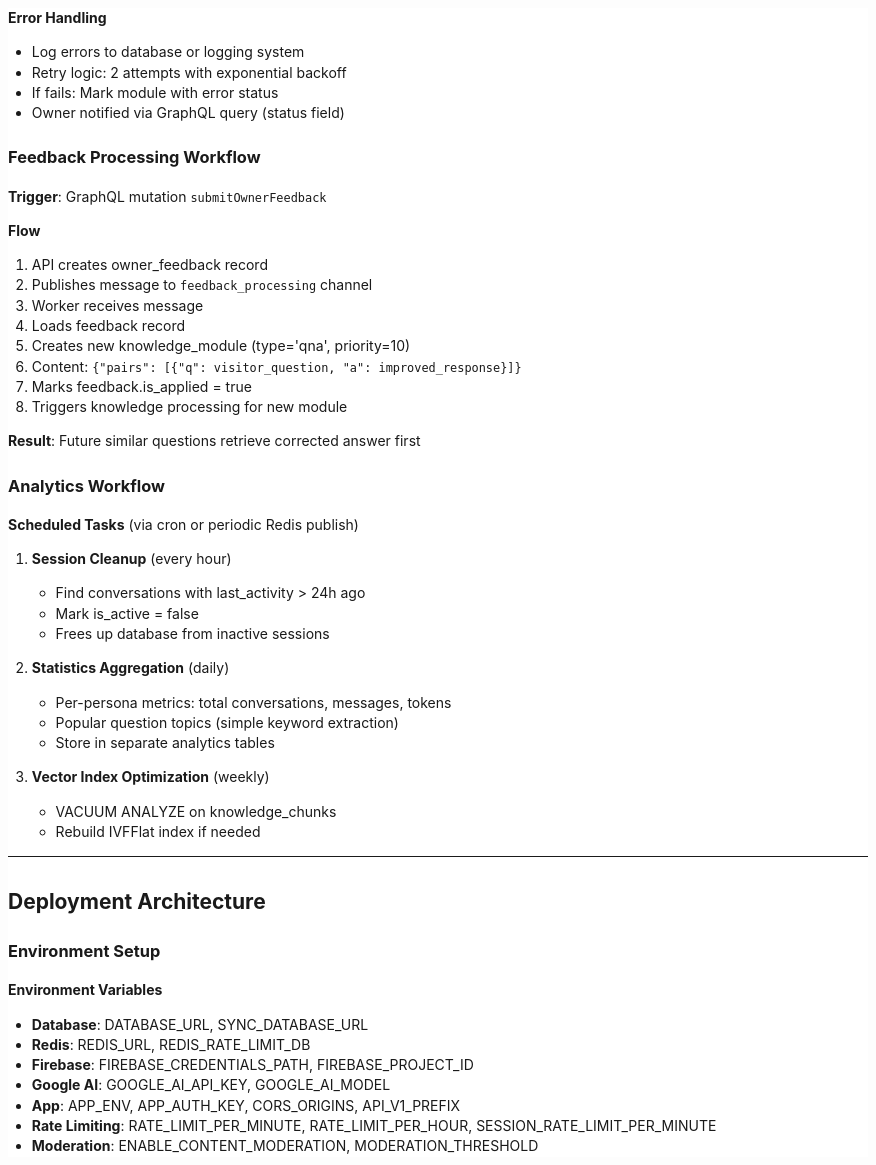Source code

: **Error Handling**
- Log errors to database or logging system
- Retry logic: 2 attempts with exponential backoff
- If fails: Mark module with error status
- Owner notified via GraphQL query (status field)

### Feedback Processing Workflow

**Trigger**: GraphQL mutation `submitOwnerFeedback`

**Flow**
1. API creates owner_feedback record
2. Publishes message to `feedback_processing` channel
3. Worker receives message
4. Loads feedback record
5. Creates new knowledge_module (type='qna', priority=10)
6. Content: `{"pairs": [{"q": visitor_question, "a": improved_response}]}`
7. Marks feedback.is_applied = true
8. Triggers knowledge processing for new module

**Result**: Future similar questions retrieve corrected answer first

### Analytics Workflow

**Scheduled Tasks** (via cron or periodic Redis publish)
1. **Session Cleanup** (every hour)
   - Find conversations with last_activity > 24h ago
   - Mark is_active = false
   - Frees up database from inactive sessions

2. **Statistics Aggregation** (daily)
   - Per-persona metrics: total conversations, messages, tokens
   - Popular question topics (simple keyword extraction)
   - Store in separate analytics tables

3. **Vector Index Optimization** (weekly)
   - VACUUM ANALYZE on knowledge_chunks
   - Rebuild IVFFlat index if needed

---

## Deployment Architecture

### Environment Setup

**Environment Variables**
- **Database**: DATABASE_URL, SYNC_DATABASE_URL
- **Redis**: REDIS_URL, REDIS_RATE_LIMIT_DB
- **Firebase**: FIREBASE_CREDENTIALS_PATH, FIREBASE_PROJECT_ID
- **Google AI**: GOOGLE_AI_API_KEY, GOOGLE_AI_MODEL
- **App**: APP_ENV, APP_AUTH_KEY, CORS_ORIGINS, API_V1_PREFIX
- **Rate Limiting**: RATE_LIMIT_PER_MINUTE, RATE_LIMIT_PER_HOUR, SESSION_RATE_LIMIT_PER_MINUTE
- **Moderation**: ENABLE_CONTENT_MODERATION, MODERATION_THRESHOLD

▸ **About this exercise**
Restate the lines of the records exactly, starting at the first and stopping after the line with "- **Redis**: REDIS_URL, REDIS_RATE_LIMIT_DB". Leave out any picture.

▸ **Answer space**
Source code

: **Error Handling**
- Log errors to database or logging system
- Retry logic: 2 attempts with exponential backoff
- If fails: Mark module with error status
- Owner notified via GraphQL query (status field)

### Feedback Processing Workflow

**Trigger**: GraphQL mutation `submitOwnerFeedback`

**Flow**
1. API creates owner_feedback record
2. Publishes message to `feedback_processing` channel
3. Worker receives message
4. Loads feedback record
5. Creates new knowledge_module (type='qna', priority=10)
6. Content: `{"pairs": [{"q": visitor_question, "a": improved_response}]}`
7. Marks feedback.is_applied = true
8. Triggers knowledge processing for new module

**Result**: Future similar questions retrieve corrected answer first

### Analytics Workflow

**Scheduled Tasks** (via cron or periodic Redis publish)
1. **Session Cleanup** (every hour)
   - Find conversations with last_activity > 24h ago
   - Mark is_active = false
   - Frees up database from inactive sessions

2. **Statistics Aggregation** (daily)
   - Per-persona metrics: total conversations, messages, tokens
   - Popular question topics (simple keyword extraction)
   - Store in separate analytics tables

3. **Vector Index Optimization** (weekly)
   - VACUUM ANALYZE on knowledge_chunks
   - Rebuild IVFFlat index if needed

---

## Deployment Architecture

### Environment Setup

**Environment Variables**
- **Database**: DATABASE_URL, SYNC_DATABASE_URL
- **Redis**: REDIS_URL, REDIS_RATE_LIMIT_DB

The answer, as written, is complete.